**What the task asks**
Take each line of the data that contains the string "wrist" and copy it.

***** Records for processing *****

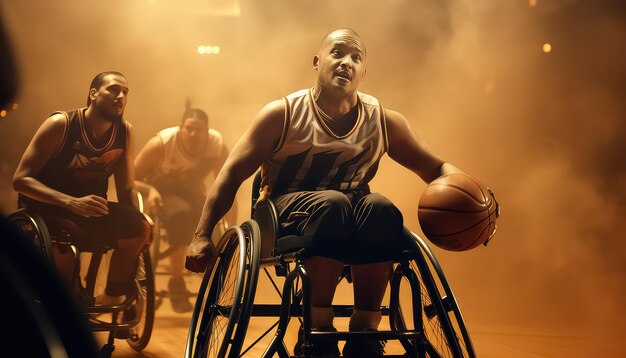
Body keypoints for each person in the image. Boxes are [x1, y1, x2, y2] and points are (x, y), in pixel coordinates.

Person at [186, 29, 497, 357]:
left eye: (356, 58)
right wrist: (202, 234)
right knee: (333, 205)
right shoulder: (282, 114)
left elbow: (437, 168)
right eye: (337, 53)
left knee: (382, 209)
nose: (346, 62)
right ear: (317, 61)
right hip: (282, 214)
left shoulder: (382, 120)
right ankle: (316, 328)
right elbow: (232, 173)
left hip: (348, 212)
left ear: (364, 72)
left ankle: (365, 332)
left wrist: (480, 199)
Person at [12, 71, 150, 308]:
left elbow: (126, 188)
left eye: (125, 92)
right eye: (113, 89)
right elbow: (21, 180)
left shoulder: (124, 132)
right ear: (93, 94)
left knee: (140, 229)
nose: (120, 96)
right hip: (47, 210)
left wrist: (140, 219)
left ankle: (114, 293)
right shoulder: (61, 124)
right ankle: (70, 296)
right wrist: (70, 202)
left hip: (92, 210)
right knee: (67, 241)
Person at [134, 107, 234, 313]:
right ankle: (176, 281)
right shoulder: (161, 144)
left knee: (211, 217)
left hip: (190, 192)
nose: (194, 134)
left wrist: (230, 225)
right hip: (161, 191)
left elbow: (226, 184)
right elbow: (130, 178)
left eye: (199, 130)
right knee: (182, 215)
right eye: (189, 129)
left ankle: (214, 280)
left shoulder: (216, 145)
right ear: (181, 128)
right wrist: (150, 190)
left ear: (207, 130)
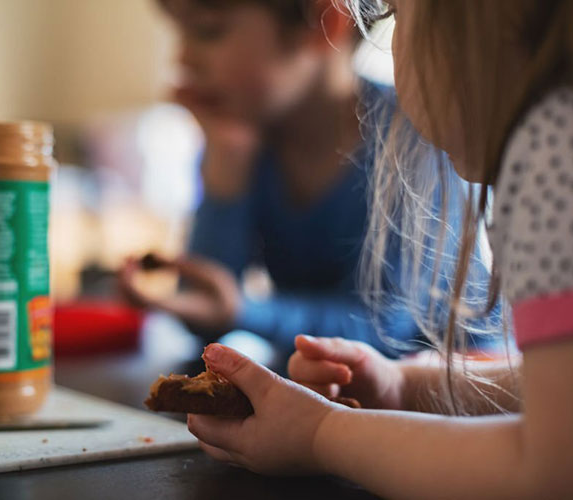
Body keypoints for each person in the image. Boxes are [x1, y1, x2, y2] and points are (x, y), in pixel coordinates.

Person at [185, 1, 573, 498]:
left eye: (397, 14)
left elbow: (554, 468)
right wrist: (405, 386)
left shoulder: (552, 151)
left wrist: (319, 434)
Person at [120, 0, 497, 358]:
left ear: (324, 21)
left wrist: (244, 310)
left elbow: (384, 329)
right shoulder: (247, 138)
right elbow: (204, 317)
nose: (182, 58)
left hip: (454, 395)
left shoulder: (413, 138)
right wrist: (226, 159)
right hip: (329, 390)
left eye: (208, 31)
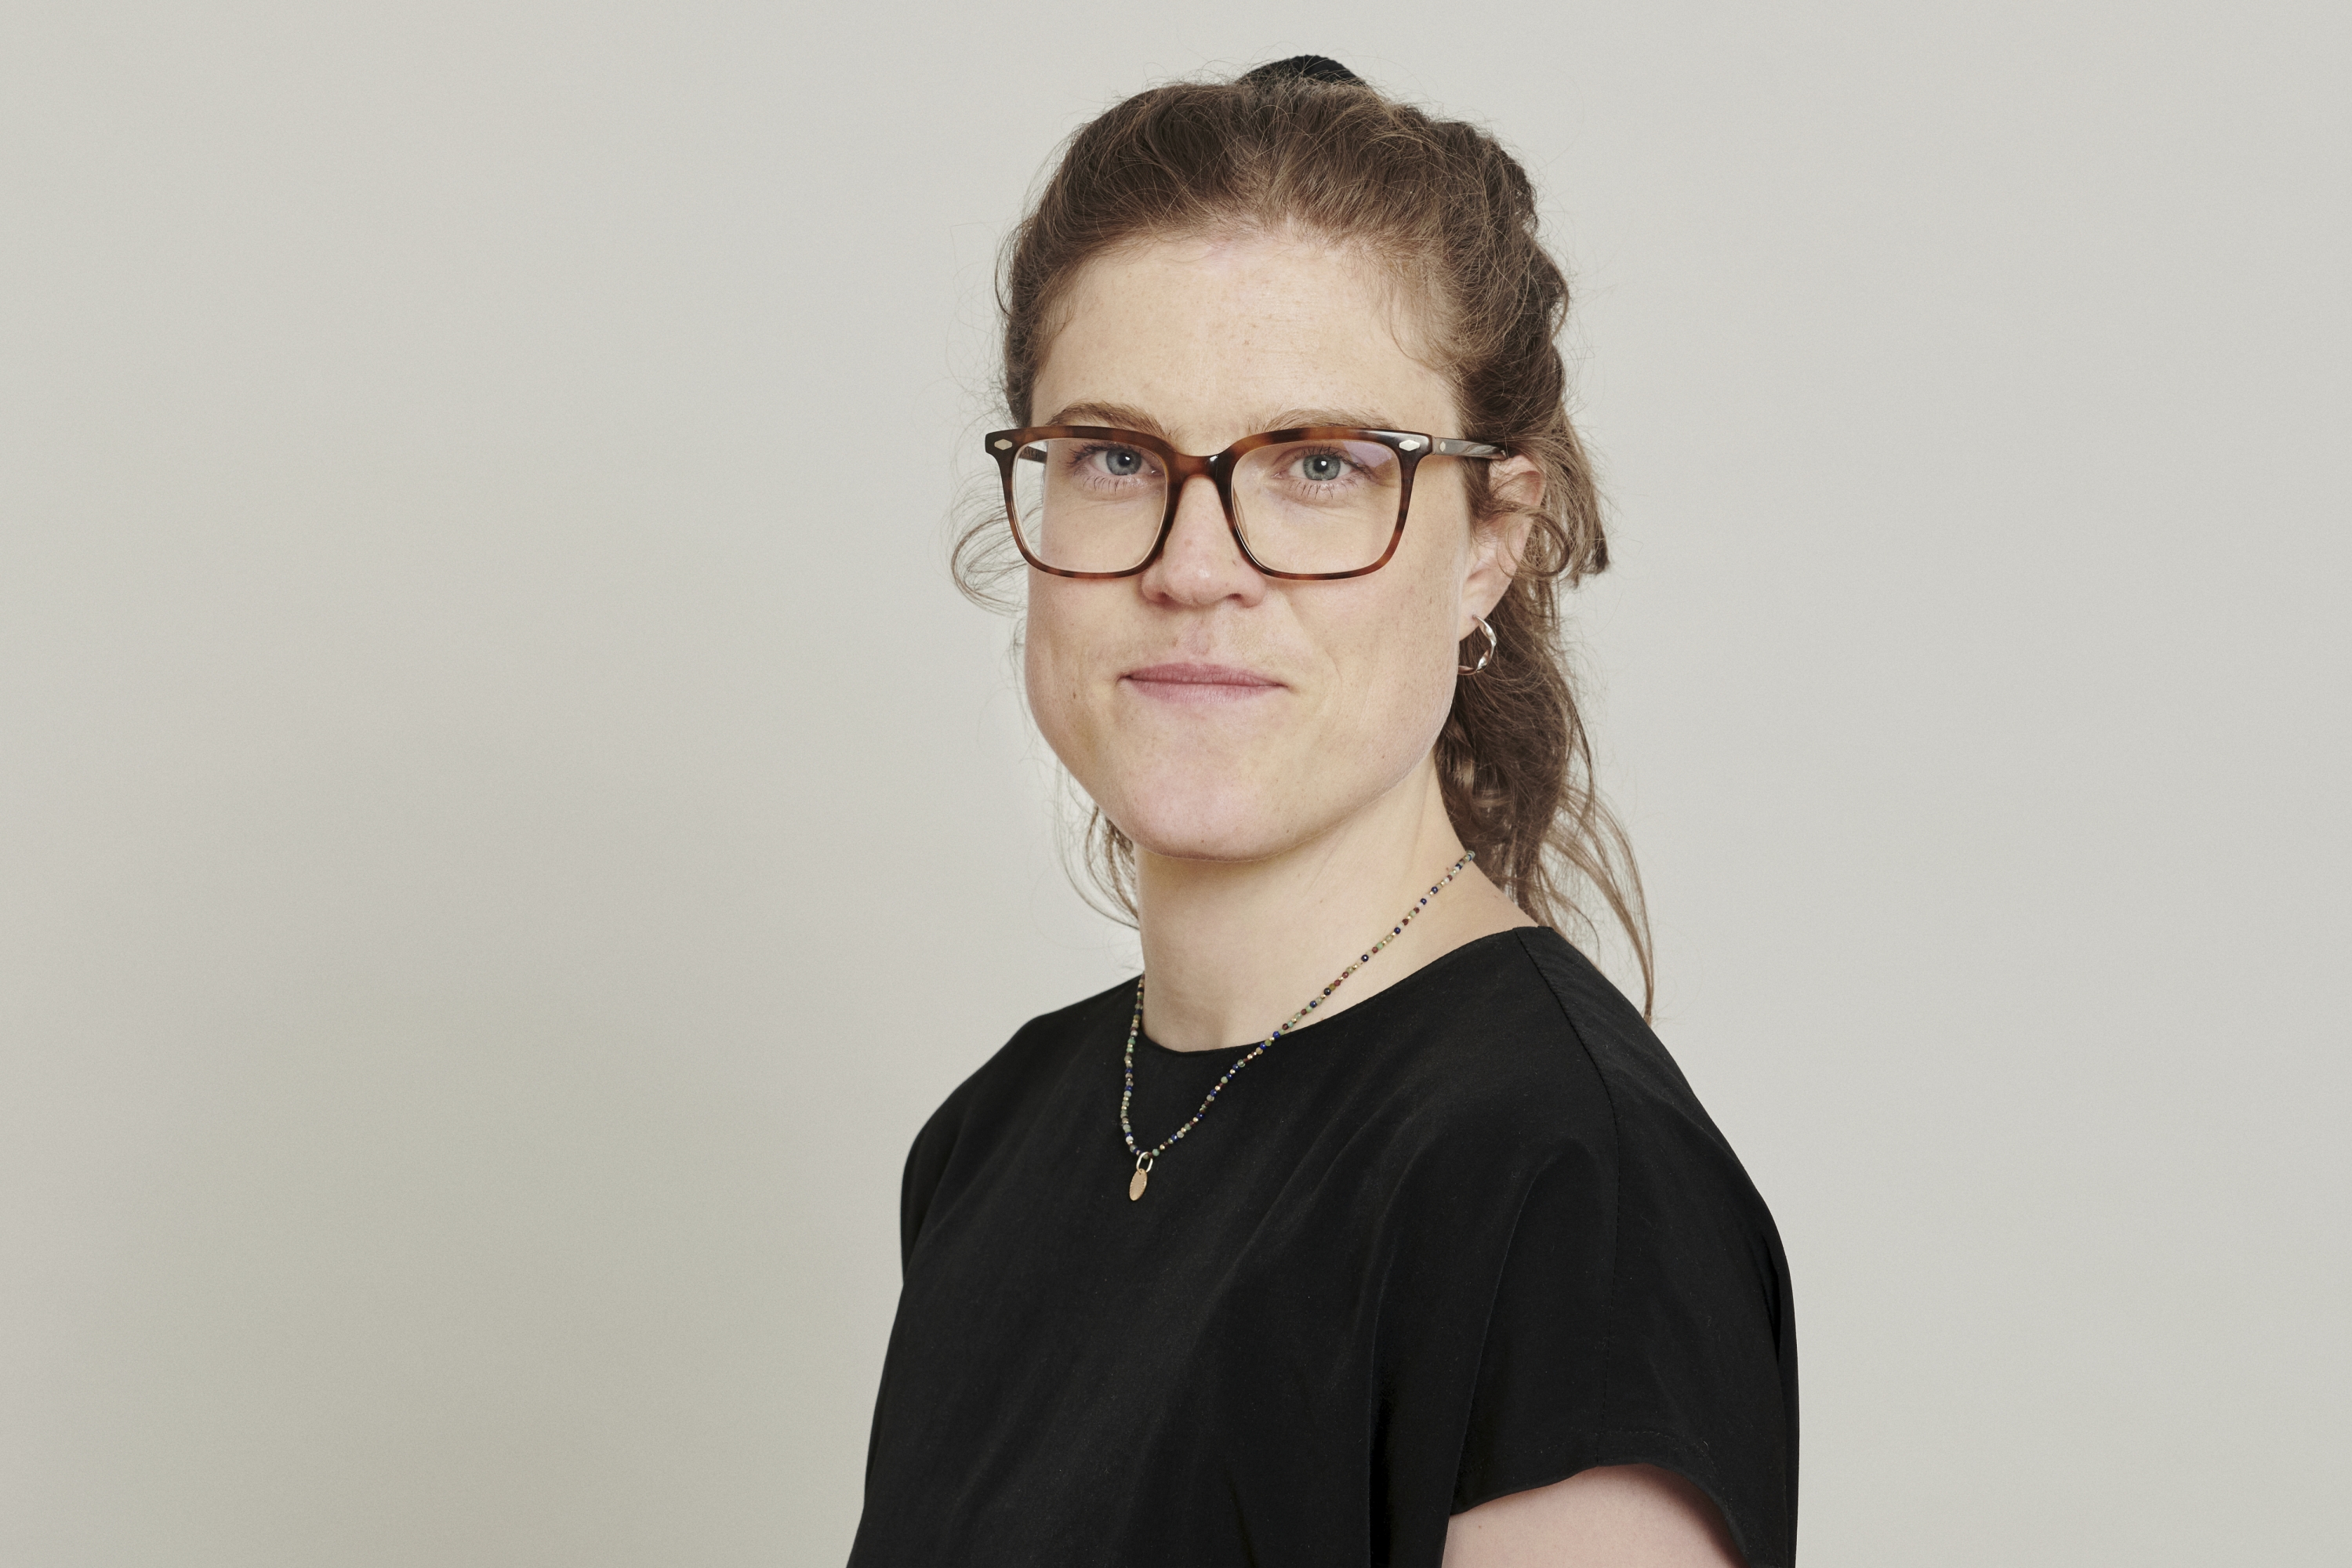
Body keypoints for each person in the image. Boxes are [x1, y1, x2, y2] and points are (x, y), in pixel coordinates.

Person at [850, 56, 1797, 1568]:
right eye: (1116, 457)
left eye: (1318, 466)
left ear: (1490, 541)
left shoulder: (1571, 1192)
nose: (1193, 566)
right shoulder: (994, 1136)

*****

**Your response**
right wrist: (202, 234)
left wrist: (480, 199)
left wrist: (140, 219)
right wrist: (70, 202)
left wrist: (230, 225)
right wrist: (150, 190)
right wrist: (405, 386)
left wrist: (319, 434)
left wrist: (244, 310)
right wrist: (226, 159)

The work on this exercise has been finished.